In today’s post I will leave you with 9 Zen tips on how to select a subject. These tips are secret artists’ business and are not known to all so this is a rare opportunity to get with the program and produce some great work. It’s all in the process…..
- It is always a good idea to tune in to how you are feeling before you start. The subject you choose will naturally reflect that feeling.
- Go ahead with an open mind and no pre-conceived ideas about what you are looking for.
- Go out into the landscape and let resonance (a feeling of recognition between the subject and the artist) guide you.
- The subject will choose you if you allow it.
- Be patient, your presence will be acknowledged when your subject has chosen you.
- Eventually, the subject will show subtle ways to reveal itself to you.
- It is wise to take your time with commencing your work as subjects reveal different aspects of themselves if you are able to be patient and allow this to unfold.

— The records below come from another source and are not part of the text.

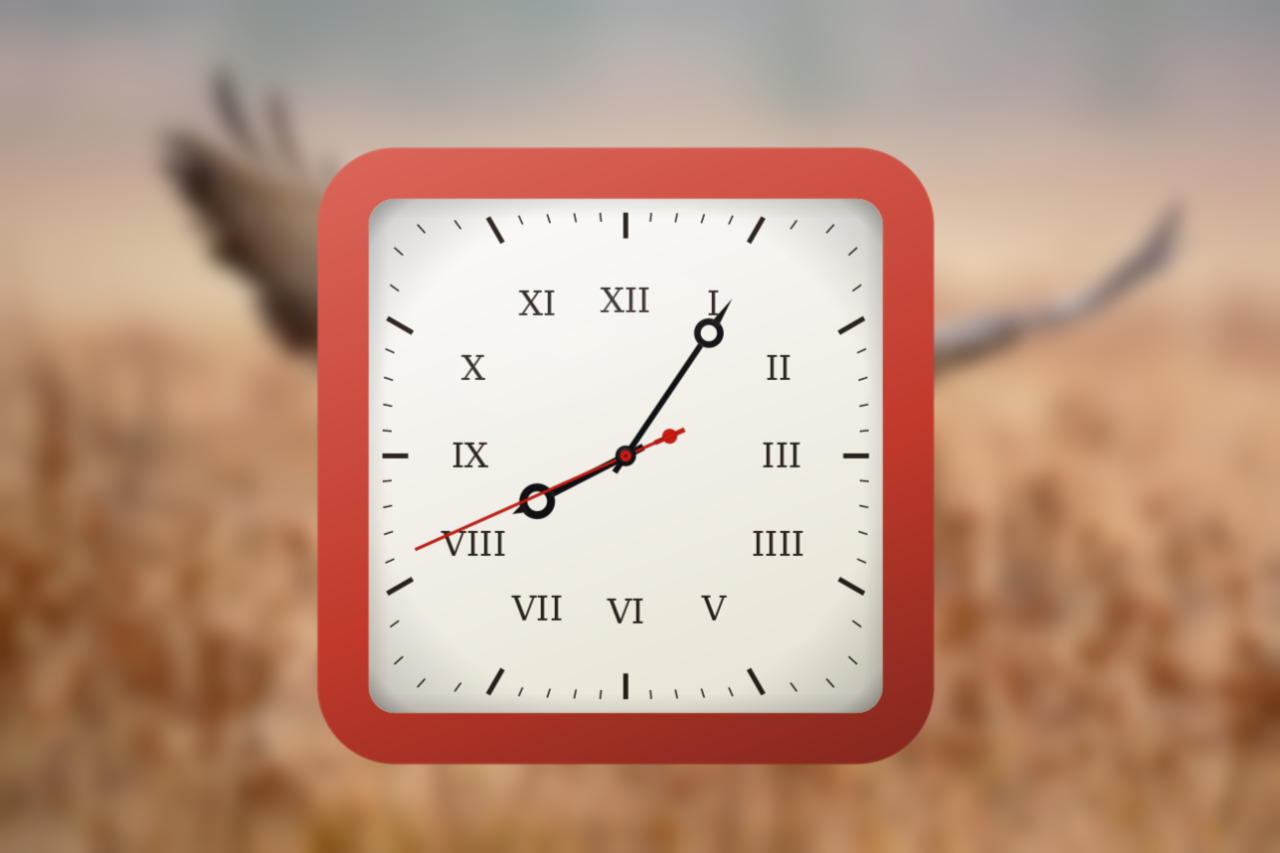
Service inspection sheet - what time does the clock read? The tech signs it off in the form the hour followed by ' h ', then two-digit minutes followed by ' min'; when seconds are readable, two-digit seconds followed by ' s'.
8 h 05 min 41 s
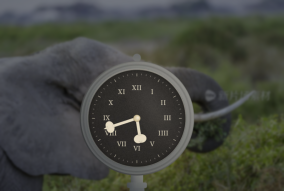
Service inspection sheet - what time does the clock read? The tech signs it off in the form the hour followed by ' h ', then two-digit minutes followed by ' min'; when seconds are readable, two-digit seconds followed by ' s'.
5 h 42 min
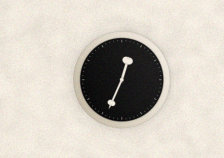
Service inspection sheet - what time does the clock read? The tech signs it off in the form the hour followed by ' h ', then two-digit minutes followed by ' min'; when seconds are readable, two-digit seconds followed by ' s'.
12 h 34 min
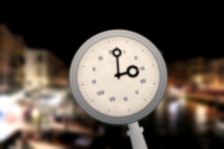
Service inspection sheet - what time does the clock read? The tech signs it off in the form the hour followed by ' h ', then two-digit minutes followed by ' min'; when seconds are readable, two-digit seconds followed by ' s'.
3 h 02 min
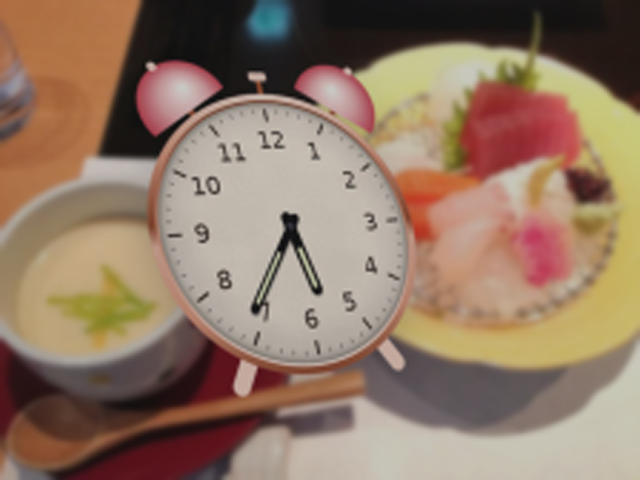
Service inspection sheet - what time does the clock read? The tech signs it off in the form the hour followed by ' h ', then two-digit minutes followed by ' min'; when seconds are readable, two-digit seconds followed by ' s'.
5 h 36 min
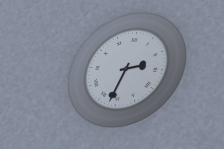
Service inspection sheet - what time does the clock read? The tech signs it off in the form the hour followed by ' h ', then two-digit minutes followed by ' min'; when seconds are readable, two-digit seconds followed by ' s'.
2 h 32 min
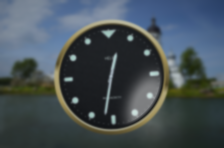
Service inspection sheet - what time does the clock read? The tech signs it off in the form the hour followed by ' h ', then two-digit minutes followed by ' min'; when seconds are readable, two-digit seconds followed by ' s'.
12 h 32 min
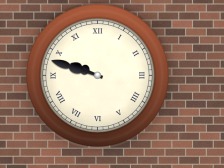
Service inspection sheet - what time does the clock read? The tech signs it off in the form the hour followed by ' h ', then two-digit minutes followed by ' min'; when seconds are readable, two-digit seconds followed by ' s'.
9 h 48 min
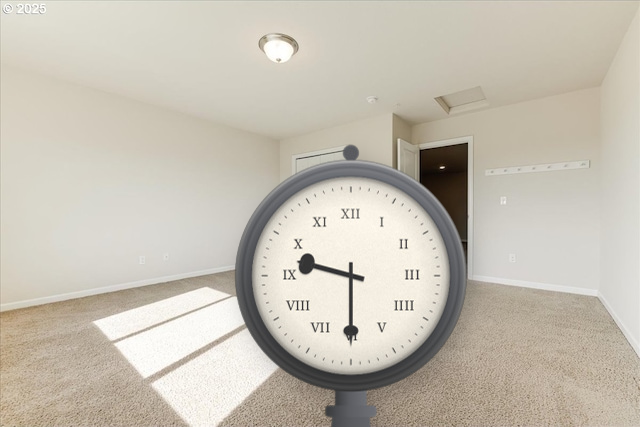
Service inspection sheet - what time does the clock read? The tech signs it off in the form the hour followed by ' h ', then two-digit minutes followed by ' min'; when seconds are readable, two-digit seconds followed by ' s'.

- Be careful not to name your subject or project your pre-conceived ideas on how it should look or be. If you do this, your perception will close and the subject will not show what else it is.
- Be aware that subjects change with time and reveal themselves differently depending on the changing light, atmosphere, temperature, your feelings or perhaps a deepening of your perceptive ability.
The resonance between you and the subject will rise and fall over time and your intuition will tell you when the resonance is greatest. This is the best time to create. It is important to allow the energy to run its course and to grab the chance to express yourself without inhibitions when the time is right. You can always edit your work later if you wish.
To know if you’re on the right track it helps to ask yourself:
“Do I feel a vibrational resonance between the subject and myself? “Has a bond been created between us?”
This can work just as well with photographs. It is best to choose a selection of shots showing places you have actually been. That way, you can tune into your memory of the sounds, smells, tastes and touches of the landscape you are chosen by.
Go forth! See beyond the obvious and ordinary!